Violence Even When Everyone Wants Peace

When does behavior turn violent? Can simple conceptual models help us understand what turns behavior violent even when both sides prefer peaceful conflict resolution? Continuing an earlier discussion of how to model behavior, here’s one theoretical example of how such counterintuitive behavior might occur…

Humans seem unable to avoid violence; perhaps we can devise simple theoretical models that will shed light on the reasons. A critical practical issue concerns the effect of the type of conflict resolution strategy preferred by each actor on the resultant behavior: whether behavior will tend to be conciliatory or violent. Given, for example, an actor with strong ideological commitment operating in a challenging environment, how much impact would that actor’s default conflict resolution strategy have on its likely behavior? To what extent can the behavior of an actor that prefers solutions based on force (the red scenario, below) be expected to differ from that of an actor that prefers negotiated solutions? Even if an actor prefers peaceful methods, given strong faith in one’s own righteousness and severe pressure from the “environment” or “context,” is peaceful conflict resolution a realistic expectation?

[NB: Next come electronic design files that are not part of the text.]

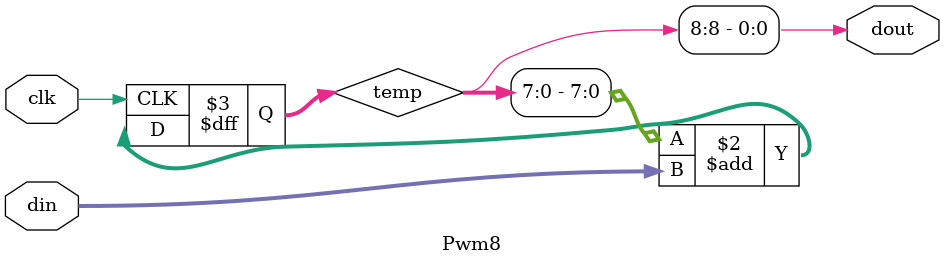
<source format=v>
`include "cypress.v"

module Pwm8 (clk, din, dout);

input clk;
input [7:0] din;
output dout;

reg [8:0] temp;
always @(posedge clk) temp <= temp[7:0] + din;

assign dout = temp[8];

endmodule
</source>
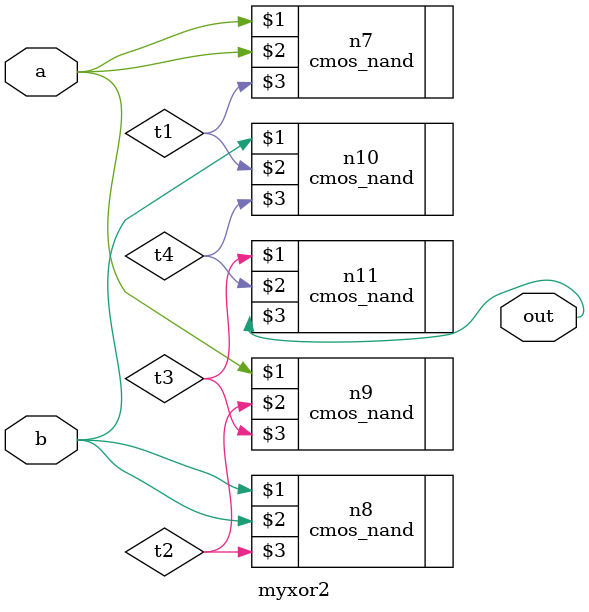
<source format=v>
`include "switch_level_modeling\cmos_nand.v"
module tran_full_adder(sum , cout, a, b, cin);
    input a, b, cin;
    output sum, cout;
    fa_sum SUM(sum , a, b, cin);
    fa_carry CARRY(cout, a, b, cin);
endmodule

module fa_carry(cout, a, b, cin);
    input a, b, cin;
    output cout;
    wire t1, t2, t3, t4, t5;
    cmos_nand n1(a, b, t1);
    cmos_nand n2(a, cin, t2);
    cmos_nand n3(b, cin, t3);
    cmos_nand n4(t1, t2, t4);
    cmos_nand n5(t4, t4, t5);
    cmos_nand n6(t5, t3, cout);
endmodule

module fa_sum(sum, a, b, cin);
    input a, b, cin;
    output sum;
    wire t1, t2;
    myxor2 x1(t1, a, b);
    myxor2 x2(sum, t1, cin);
endmodule

module myxor2(out, a, b);
    input a, b;
    output out;
    wire t1, t2, t3, t4;
    cmos_nand n7(a, a, t1);
    cmos_nand n8(b, b, t2);
    cmos_nand n9(a, t2, t3);
    cmos_nand n10(b, t1, t4);
    cmos_nand n11(t3, t4, out);
endmodule
</source>
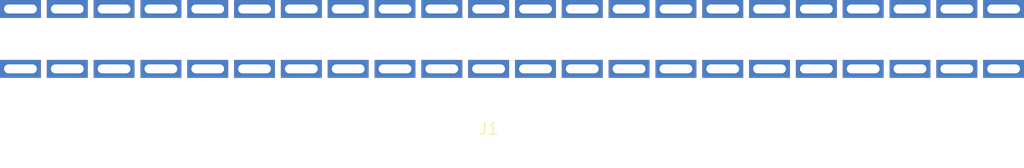
<source format=kicad_pcb>
(kicad_pcb (version 20221018) (generator pcbnew)

  (general
    (thickness 1.6)
  )

  (paper "A4")
  (layers
    (0 "F.Cu" signal)
    (31 "B.Cu" signal)
    (32 "B.Adhes" user "B.Adhesive")
    (33 "F.Adhes" user "F.Adhesive")
    (34 "B.Paste" user)
    (35 "F.Paste" user)
    (36 "B.SilkS" user "B.Silkscreen")
    (37 "F.SilkS" user "F.Silkscreen")
    (38 "B.Mask" user)
    (39 "F.Mask" user)
    (40 "Dwgs.User" user "User.Drawings")
    (41 "Cmts.User" user "User.Comments")
    (42 "Eco1.User" user "User.Eco1")
    (43 "Eco2.User" user "User.Eco2")
    (44 "Edge.Cuts" user)
    (45 "Margin" user)
    (46 "B.CrtYd" user "B.Courtyard")
    (47 "F.CrtYd" user "F.Courtyard")
    (48 "B.Fab" user)
    (49 "F.Fab" user)
    (50 "User.1" user)
    (51 "User.2" user)
    (52 "User.3" user)
    (53 "User.4" user)
    (54 "User.5" user)
    (55 "User.6" user)
    (56 "User.7" user)
    (57 "User.8" user)
    (58 "User.9" user)
  )

  (setup
    (pad_to_mask_clearance 0)
    (pcbplotparams
      (layerselection 0x00010fc_ffffffff)
      (plot_on_all_layers_selection 0x0000000_00000000)
      (disableapertmacros false)
      (usegerberextensions false)
      (usegerberattributes true)
      (usegerberadvancedattributes true)
      (creategerberjobfile true)
      (dashed_line_dash_ratio 12.000000)
      (dashed_line_gap_ratio 3.000000)
      (svgprecision 4)
      (plotframeref false)
      (viasonmask false)
      (mode 1)
      (useauxorigin false)
      (hpglpennumber 1)
      (hpglpenspeed 20)
      (hpglpendiameter 15.000000)
      (dxfpolygonmode true)
      (dxfimperialunits true)
      (dxfusepcbnewfont true)
      (psnegative false)
      (psa4output false)
      (plotreference true)
      (plotvalue true)
      (plotinvisibletext false)
      (sketchpadsonfab false)
      (subtractmaskfromsilk false)
      (outputformat 1)
      (mirror false)
      (drillshape 1)
      (scaleselection 1)
      (outputdirectory "")
    )
  )

  (net 0 "")
  (net 1 "unconnected-(J1-Pad1)")
  (net 2 "unconnected-(J1-Pad2)")
  (net 3 "unconnected-(J1-Pad3)")
  (net 4 "unconnected-(J1-Pad4)")
  (net 5 "unconnected-(J1-Pad5)")
  (net 6 "unconnected-(J1-Pad6)")
  (net 7 "unconnected-(J1-Pad7)")
  (net 8 "unconnected-(J1-Pad8)")
  (net 9 "unconnected-(J1-Pad9)")
  (net 10 "unconnected-(J1-Pad10)")
  (net 11 "unconnected-(J1-Pad11)")
  (net 12 "unconnected-(J1-Pad12)")
  (net 13 "unconnected-(J1-Pad13)")
  (net 14 "unconnected-(J1-Pad14)")
  (net 15 "unconnected-(J1-Pad15)")
  (net 16 "unconnected-(J1-Pad16)")
  (net 17 "unconnected-(J1-Pad17)")
  (net 18 "unconnected-(J1-Pad18)")
  (net 19 "unconnected-(J1-Pad19)")
  (net 20 "unconnected-(J1-Pad20)")
  (net 21 "unconnected-(J1-Pad21)")
  (net 22 "unconnected-(J1-Pad22)")
  (net 23 "unconnected-(J1-Z-Pad23)")
  (net 24 "unconnected-(J1-Y-Pad24)")
  (net 25 "unconnected-(J1-X-Pad25)")
  (net 26 "unconnected-(J1-W-Pad26)")
  (net 27 "unconnected-(J1-V-Pad27)")
  (net 28 "unconnected-(J1-U-Pad28)")
  (net 29 "unconnected-(J1-T-Pad29)")
  (net 30 "unconnected-(J1-S-Pad30)")
  (net 31 "unconnected-(J1-R-Pad31)")
  (net 32 "unconnected-(J1-P-Pad32)")
  (net 33 "unconnected-(J1-N-Pad33)")
  (net 34 "unconnected-(J1-M-Pad34)")
  (net 35 "unconnected-(J1-L-Pad35)")
  (net 36 "unconnected-(J1-K-Pad36)")
  (net 37 "unconnected-(J1-J-Pad37)")
  (net 38 "unconnected-(J1-H-Pad38)")
  (net 39 "unconnected-(J1-F-Pad39)")
  (net 40 "unconnected-(J1-E-Pad40)")
  (net 41 "unconnected-(J1-D-Pad41)")
  (net 42 "unconnected-(J1-C-Pad42)")
  (net 43 "unconnected-(J1-B-Pad43)")
  (net 44 "unconnected-(J1-A-Pad44)")

  (footprint "AudioJacks:50-44A-30" (layer "F.Cu") (at 60.88 68.58))

)

</source>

The Violence Scenario (Red): Violence is such a self-evident outcome of a situation in which an actor prefers to use force, is self-righteous, and faces a political threat, that one is inclined to ask what circumstances could conceivably prevent violence. One way to approach this would be to consider how far from the extreme one would have to move to prevent violence.

The Peaceful True Believer Scenario (Dark Gray): In the dark gray (lower left) octant is the true believer, an actor convinced of its own righteousness. Such an actor is presumably not interested in compromise but nevertheless prefers a peaceful approach to managing discord.

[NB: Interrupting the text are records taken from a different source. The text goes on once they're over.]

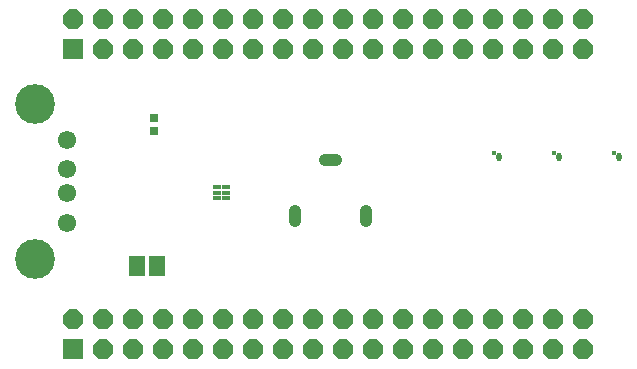
<source format=gbr>
G04 EAGLE Gerber RS-274X export*
G75*
%MOMM*%
%FSLAX34Y34*%
%LPD*%
%INSoldermask Top*%
%IPPOS*%
%AMOC8*
5,1,8,0,0,1.08239X$1,22.5*%
G01*
%ADD10R,1.676400X1.676400*%
%ADD11P,1.814519X8X22.500000*%
%ADD12R,0.457200X0.304800*%
%ADD13R,0.558800X0.304800*%
%ADD14R,0.304800X0.304800*%
%ADD15C,1.057200*%
%ADD16R,1.452400X1.652400*%
%ADD17R,0.672400X0.452400*%
%ADD18R,0.642400X0.452400*%
%ADD19C,1.552400*%
%ADD20C,3.372400*%
%ADD21R,0.660400X0.762000*%


D10*
X148000Y60700D03*
D11*
X148000Y86100D03*
X173400Y60700D03*
X173400Y86100D03*
X198800Y60700D03*
X198800Y86100D03*
X224200Y60700D03*
X224200Y86100D03*
X249600Y60700D03*
X249600Y86100D03*
X275000Y60700D03*
X275000Y86100D03*
X300400Y60700D03*
X300400Y86100D03*
X325800Y60700D03*
X325800Y86100D03*
X351200Y60700D03*
X351200Y86100D03*
X376600Y60700D03*
X376600Y86100D03*
X402000Y60700D03*
X402000Y86100D03*
X427400Y60700D03*
X427400Y86100D03*
X452800Y60700D03*
X452800Y86100D03*
X478200Y60700D03*
X478200Y86100D03*
X503600Y60700D03*
X503600Y86100D03*
X529000Y60700D03*
X529000Y86100D03*
X554400Y60700D03*
X554400Y86100D03*
X579800Y60700D03*
X579800Y86100D03*
D10*
X148000Y314700D03*
D11*
X148000Y340100D03*
X173400Y314700D03*
X173400Y340100D03*
X198800Y314700D03*
X198800Y340100D03*
X224200Y314700D03*
X224200Y340100D03*
X249600Y314700D03*
X249600Y340100D03*
X275000Y314700D03*
X275000Y340100D03*
X300400Y314700D03*
X300400Y340100D03*
X325800Y314700D03*
X325800Y340100D03*
X351200Y314700D03*
X351200Y340100D03*
X376600Y314700D03*
X376600Y340100D03*
X402000Y314700D03*
X402000Y340100D03*
X427400Y314700D03*
X427400Y340100D03*
X452800Y314700D03*
X452800Y340100D03*
X478200Y314700D03*
X478200Y340100D03*
X503600Y314700D03*
X503600Y340100D03*
X529000Y314700D03*
X529000Y340100D03*
X554400Y314700D03*
X554400Y340100D03*
X579800Y314700D03*
X579800Y340100D03*
D12*
X558800Y221820D03*
D13*
X558800Y223520D03*
D12*
X558800Y225220D03*
D14*
X555200Y227120D03*
D15*
X370284Y220736D02*
X361236Y220736D01*
X335760Y178260D02*
X335760Y169212D01*
X395760Y169212D02*
X395760Y178260D01*
D16*
X218812Y131064D03*
X201812Y131064D03*
D12*
X508000Y221820D03*
D13*
X508000Y223520D03*
D12*
X508000Y225220D03*
D14*
X504400Y227120D03*
D12*
X609600Y221820D03*
D13*
X609600Y223520D03*
D12*
X609600Y225220D03*
D14*
X606000Y227120D03*
D17*
X269504Y198548D03*
D18*
X269554Y193548D03*
X269554Y188548D03*
X277054Y188548D03*
X277054Y193548D03*
X277054Y198548D03*
D19*
X142600Y238200D03*
X142600Y213200D03*
X142600Y193200D03*
X142600Y168200D03*
D20*
X115499Y268900D03*
X115499Y137500D03*
D21*
X215900Y245872D03*
X215900Y257048D03*
M02*

</source>
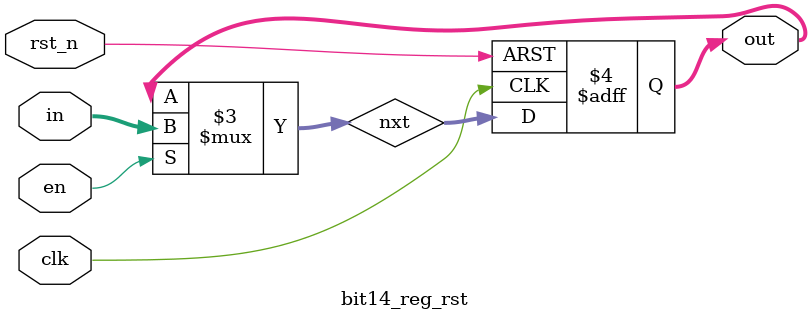
<source format=v>

module bit14_reg_rst(in, out, clk, en, rst_n);

	input [13:0] in;
	input clk;
	input en;
	input rst_n;

	output reg [13:0] out;

	wire [13:0] nxt;

	always @(posedge clk or negedge rst_n) begin
		if(~rst_n)		
			out <= 14'h0000;
		else
			out <= nxt;			
	end
	assign nxt = (en) ? in : out;

endmodule

</source>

Such an actor will stand out because of its dedication to its own ideology; this commitment to something others do not believe in at all or do not have such total faith in may well make them uneasy. The true believer thus risks being perceived as a threat even if it has no aggressive intent. The true believer’s singlemindedness, unusualness, and resistance to compromise (because, to the true believer, every challenge is a matter of good vs. evil) raises the likelihood of a forceful response. Thus:

H1 = The more one is a true believer, the more likely an opponent is to
mistakenly see the true believer as a threat.


A pitfall also exists concerning the true believer itself. Given total dedication to a particular worldview, alternatives seem unacceptable, making it likely that a true believer will take more risks to defend his position than an actor predisposed to analyze the situation and consider potential compromise positions. Thus:

H2 = The more one is a true believer, the more likely one is to respond to a challenge with a risk-taking attitude.

Combining these two hypotheses leads to the cycle of unintended violence illustrated below. The causal loop diagram (a technique from system dynamics) suggests that even if the true believer is extremely committed to peaceful conflict resolution whenever given that option, the true believer is nevertheless likely to be drawn into conflict because others will misperceive the true believer’s ideological commitment as a threat of such immediacy that it demands counteraction.

Therefore, a system containing even one true believer already has two separate reinforcing loops pushing the system toward violence, and these two dynamics interact, further intensifying the effect – all in the absence of any aggressive intent on any actor’s part! With true believers on each side, a competition is all the more likely to turn violent, even if both true believers intend to exercise self-restraint. Hence, as shown in the scenario evolution diagram below, one may anticipate that the Peaceful True Believer Scenario (dark gray) will evolve into the Violence Scenario (Red).

This is an example of how dynamics can make a situation dangerous even though the initial values suggest that no danger exists and even though no actor has evil intent. This theoretical argument suggests that the dice are, in this instance, loaded against peace. The diagram below illustrates the dynamic that is, according to the hypotheses discussed in this post, controlling behavior in the Peaceful True Believer (dark gray) scenario.

Research challenge:

  1. To what extent does reality support this theoretical argument, summarized by the graphic above, in various domains?
  2. Are there general lessons that apply across all domains of human behavior?
  3. What can be done in practice to counteract this dynamic pushing a system containing a true believer toward violence?

Conclusion. The methodological lesson here is that much more than a description of a situation is required to enable prediction of behavior. Obviously, a system containing an “evil” actor bent on violence will be likely to generate violent behavior. A system containing only well-intentioned actors but under severe stress may well also generate violence. But the system in this example appears, descriptively, destined for peace; nevertheless, a dangerous dynamic may well push the system toward violence—unless recognized in advance so its pressure can be mitigated. A scenario analysis model that appears static has been revealed to be deceptively dynamic: by using scenario analysis as an easy introduction to organizing a challenging topic and then integrating dynamics into the model, it is possible incrementally to construct a rich yet understandable model of reality. In the process, one counterintuitive route has been revealed by which a peaceful situation can, despite the best intentions of all actors, evolve into violence.